The q language itself uses only 7-bit ASCII. For example, the statement 2+3
should be given as the three decimal bytes 50 43 51, as in:
q)`char$50 43 51
"2+3"
q)value `char$50 43 51
5
Fixed-width Unicode formats cannot be used, since for example, in UTF-16, 2+3
would be the six decimal bytes 50 0 43 0 51 0, and q does not recognize this:
q)value `char$50 0 43 0 51 0
'char
The display console should have the matching code page set or you will not be able to view the data correctly. e.g. if you store in UTF-8 format, ensure that your code page for the display is also UTF-8.
Table and column names should be plain ASCII.
For example, the following has Chinese characters in symbol and character columns:
sym:`apples`bananas`oranges
name:(`$"蘋果";`$"香蕉";`$"橙")
text:("每日一蘋果, 醫生遠離我";"香蕉船是一道可口的甜品";"從佛羅里達州來的鮮橙很甜美")
t:([]sym;name;text)
You can work with this table as usual, but note that the q console displays the text entries as their octal character numbers:
q)select sym,name from t
sym name
--------------
apples 蘋果
bananas 香蕉
oranges 橙
q)select from t where name=`$"香蕉"
sym name text ..
---------------------------------------------------------..

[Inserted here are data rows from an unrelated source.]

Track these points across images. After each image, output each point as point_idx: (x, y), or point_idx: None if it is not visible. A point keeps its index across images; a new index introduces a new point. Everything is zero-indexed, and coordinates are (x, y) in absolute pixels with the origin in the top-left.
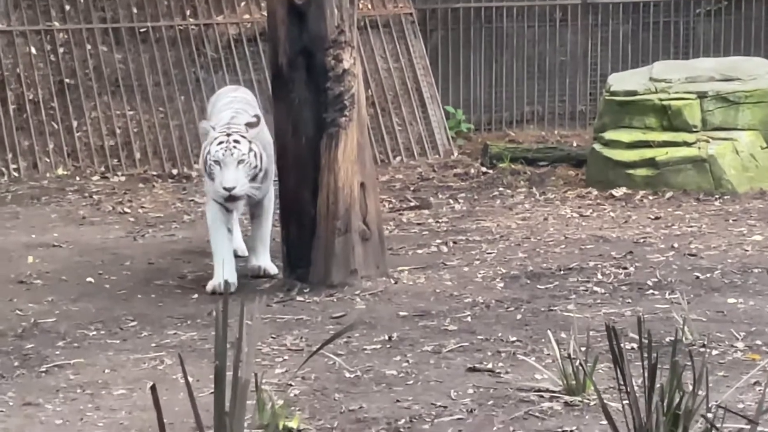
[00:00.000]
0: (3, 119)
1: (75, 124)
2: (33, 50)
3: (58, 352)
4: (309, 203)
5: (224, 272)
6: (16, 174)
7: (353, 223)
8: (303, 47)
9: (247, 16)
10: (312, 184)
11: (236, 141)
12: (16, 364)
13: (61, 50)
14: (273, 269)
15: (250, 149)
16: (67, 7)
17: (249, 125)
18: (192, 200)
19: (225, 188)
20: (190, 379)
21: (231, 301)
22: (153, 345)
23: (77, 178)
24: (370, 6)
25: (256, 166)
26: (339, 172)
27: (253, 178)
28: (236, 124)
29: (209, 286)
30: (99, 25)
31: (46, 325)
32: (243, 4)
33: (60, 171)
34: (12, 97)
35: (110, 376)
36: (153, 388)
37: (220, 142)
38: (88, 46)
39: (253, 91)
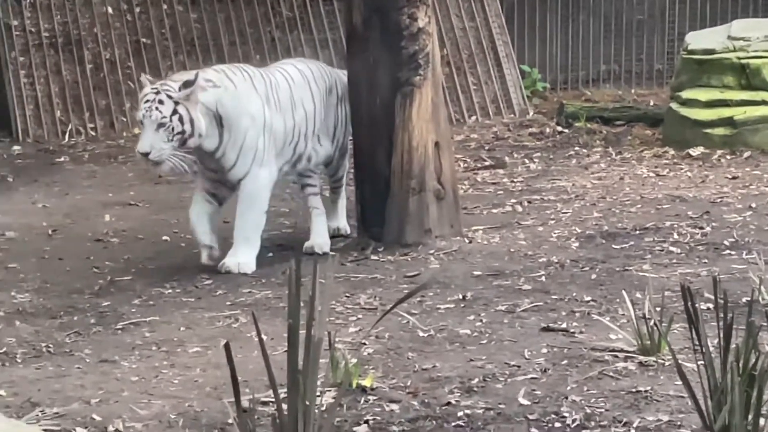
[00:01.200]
0: (80, 78)
1: None
2: (110, 10)
3: (134, 310)
4: (383, 162)
5: (205, 254)
6: (93, 133)
7: (427, 183)
8: (377, 6)
9: None
10: (386, 144)
11: (160, 101)
12: (92, 321)
13: (137, 10)
14: (250, 268)
15: (175, 112)
16: None
17: (185, 84)
18: None
19: (139, 152)
20: (264, 337)
21: (304, 259)
22: (228, 303)
23: None
24: None
25: (182, 131)
26: (413, 132)
27: (183, 143)
28: (176, 81)
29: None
30: None
31: (122, 283)
32: None
33: (136, 130)
34: (89, 56)
35: (185, 334)
36: (227, 346)
37: (147, 101)
38: (164, 6)
39: (326, 54)
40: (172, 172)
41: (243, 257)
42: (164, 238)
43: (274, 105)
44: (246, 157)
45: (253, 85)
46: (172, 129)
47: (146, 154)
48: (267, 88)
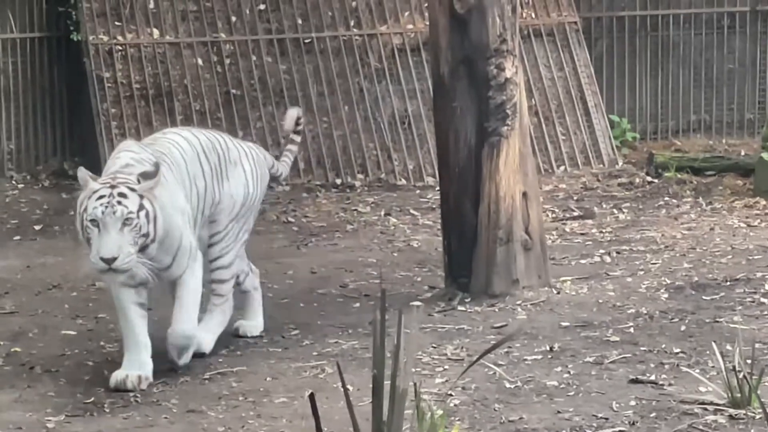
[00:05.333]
0: None
1: (240, 134)
2: (200, 61)
3: (221, 360)
4: (470, 213)
5: (137, 362)
6: None
7: (515, 233)
8: (465, 56)
9: (410, 26)
10: (473, 194)
11: (121, 194)
12: (180, 371)
13: (227, 61)
14: (200, 347)
15: (141, 207)
16: (233, 19)
17: (143, 176)
18: (355, 210)
19: (103, 259)
20: (350, 387)
21: (391, 310)
22: (314, 354)
23: None
24: (534, 15)
25: (146, 234)
26: (501, 182)
27: (143, 249)
28: (126, 173)
29: (113, 379)
30: (264, 37)
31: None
32: (407, 14)
33: None
34: (179, 107)
35: (271, 384)
36: (311, 396)
37: (100, 196)
38: (254, 57)
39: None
40: (132, 281)
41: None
42: None
43: (186, 188)
44: (182, 254)
45: (171, 171)
46: (139, 228)
47: (111, 261)
48: (175, 169)
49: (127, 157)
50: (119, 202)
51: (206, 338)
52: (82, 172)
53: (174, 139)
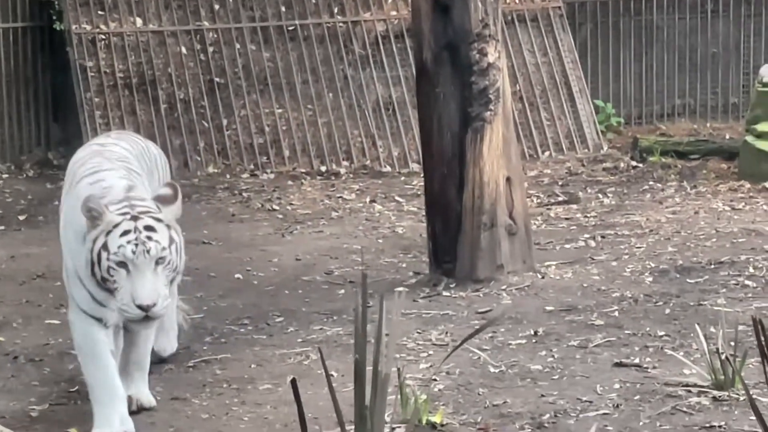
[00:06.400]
0: (154, 118)
1: (225, 122)
2: (183, 50)
3: (205, 348)
4: (454, 198)
5: (116, 417)
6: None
7: (499, 218)
8: (447, 42)
9: (394, 13)
10: (457, 179)
11: (149, 228)
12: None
13: (210, 49)
14: (149, 401)
15: (171, 240)
16: (217, 7)
17: (162, 200)
18: (340, 197)
19: (140, 306)
20: (334, 374)
21: (374, 296)
22: (299, 340)
23: (227, 176)
24: (518, 0)
25: (175, 268)
26: (484, 167)
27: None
28: (140, 198)
29: None
30: (248, 24)
31: (194, 321)
32: (390, 0)
33: (210, 169)
34: (163, 96)
35: (256, 371)
36: (293, 382)
37: (125, 232)
38: (237, 45)
39: (398, 91)
40: (108, 323)
41: (146, 389)
42: (237, 276)
43: None
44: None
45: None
46: (172, 265)
47: (150, 307)
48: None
49: (115, 177)
50: (149, 238)
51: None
52: (94, 200)
53: (122, 146)
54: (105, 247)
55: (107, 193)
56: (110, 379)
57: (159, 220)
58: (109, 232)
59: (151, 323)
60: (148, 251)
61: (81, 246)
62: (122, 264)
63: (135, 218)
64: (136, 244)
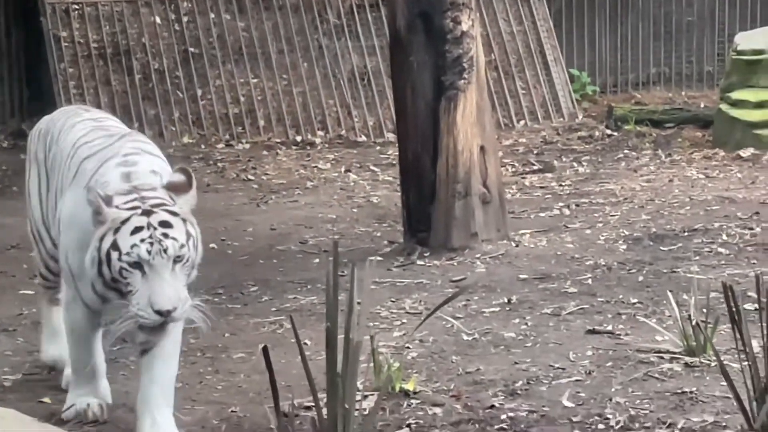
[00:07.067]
0: (129, 88)
1: (200, 92)
2: (157, 20)
3: None
4: (428, 167)
5: (95, 388)
6: None
7: (473, 187)
8: (421, 10)
9: None
10: (431, 148)
11: (164, 224)
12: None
13: (185, 19)
14: None
15: (188, 235)
16: None
17: (175, 188)
18: (315, 166)
19: (159, 312)
20: (308, 342)
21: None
22: (273, 309)
23: (202, 146)
24: None
25: (193, 264)
26: (458, 136)
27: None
28: (150, 187)
29: (70, 412)
30: None
31: None
32: None
33: (185, 139)
34: (137, 66)
35: (230, 340)
36: (265, 350)
37: (137, 229)
38: (212, 15)
39: (373, 61)
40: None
41: (170, 421)
42: (211, 245)
43: None
44: None
45: None
46: (190, 262)
47: (170, 312)
48: None
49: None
50: (165, 236)
51: None
52: (93, 194)
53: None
54: (115, 246)
55: (108, 182)
56: (93, 356)
57: (174, 213)
58: (116, 230)
59: (165, 331)
60: (165, 251)
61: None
62: (136, 265)
63: (147, 213)
64: (151, 243)
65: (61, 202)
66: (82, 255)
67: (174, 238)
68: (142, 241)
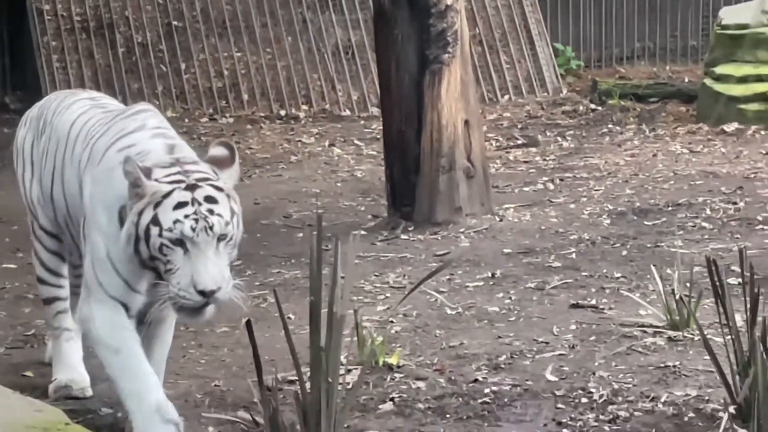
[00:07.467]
0: (112, 62)
1: (183, 66)
2: None
3: None
4: (413, 141)
5: (157, 418)
6: None
7: (457, 161)
8: None
9: None
10: (415, 122)
11: (210, 199)
12: None
13: None
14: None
15: (233, 212)
16: None
17: (218, 162)
18: (299, 141)
19: (203, 292)
20: (291, 316)
21: (329, 239)
22: (257, 284)
23: (186, 120)
24: None
25: (236, 244)
26: (442, 110)
27: None
28: (192, 160)
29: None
30: None
31: None
32: None
33: (169, 113)
34: (121, 39)
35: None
36: (248, 324)
37: (180, 204)
38: None
39: (357, 35)
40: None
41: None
42: None
43: None
44: None
45: None
46: (234, 241)
47: (214, 292)
48: None
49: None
50: (211, 212)
51: None
52: (131, 162)
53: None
54: (155, 221)
55: (148, 154)
56: (141, 365)
57: (219, 189)
58: (157, 204)
59: (205, 313)
60: (210, 227)
61: (113, 227)
62: (179, 242)
63: (191, 188)
64: (196, 219)
65: (84, 185)
66: (108, 237)
67: (219, 215)
68: (186, 216)
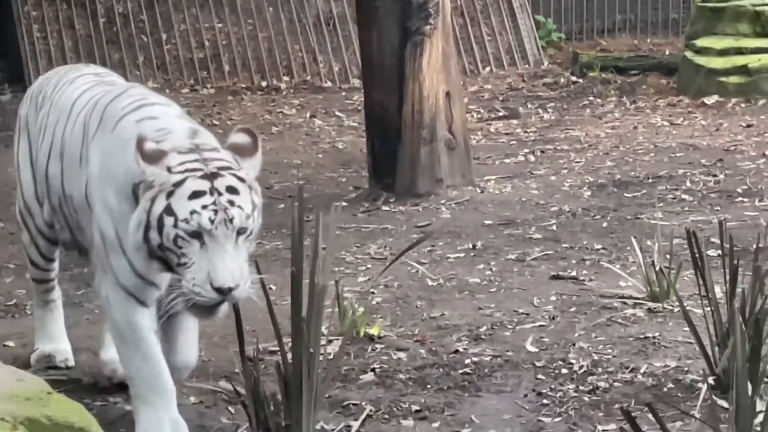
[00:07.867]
0: (93, 33)
1: (164, 36)
2: None
3: None
4: (394, 113)
5: (166, 422)
6: None
7: (439, 133)
8: None
9: None
10: (397, 94)
11: (231, 190)
12: None
13: None
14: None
15: (254, 205)
16: None
17: (240, 150)
18: (281, 112)
19: (219, 289)
20: (273, 287)
21: (311, 210)
22: None
23: (167, 91)
24: None
25: (254, 238)
26: (424, 81)
27: None
28: (211, 146)
29: None
30: None
31: None
32: None
33: (150, 84)
34: (102, 10)
35: None
36: None
37: (197, 193)
38: None
39: (339, 6)
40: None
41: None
42: None
43: None
44: None
45: None
46: (253, 235)
47: (232, 289)
48: None
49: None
50: (231, 203)
51: None
52: (150, 145)
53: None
54: (169, 210)
55: (167, 138)
56: (157, 371)
57: (241, 179)
58: (172, 194)
59: (219, 312)
60: (230, 220)
61: (126, 206)
62: (195, 234)
63: (210, 176)
64: (215, 211)
65: (91, 155)
66: (121, 216)
67: (240, 207)
68: (204, 207)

bananas 香蕉 "\351\246\231\350\225\211\350\210\271\346\..
Display with -1
to show formatted text:
q)-1 text 0;
每日一蘋果, 醫生遠離我
Example assignments using the C interface:
int main(){
int c=khp("localhost",5001);
k(c,"set",ks("a"),kp("香蕉"),(K)0);
k(c,"set",ks("b"),kp("\351\246\231\350\225\211"),(K)0);
close(c);
}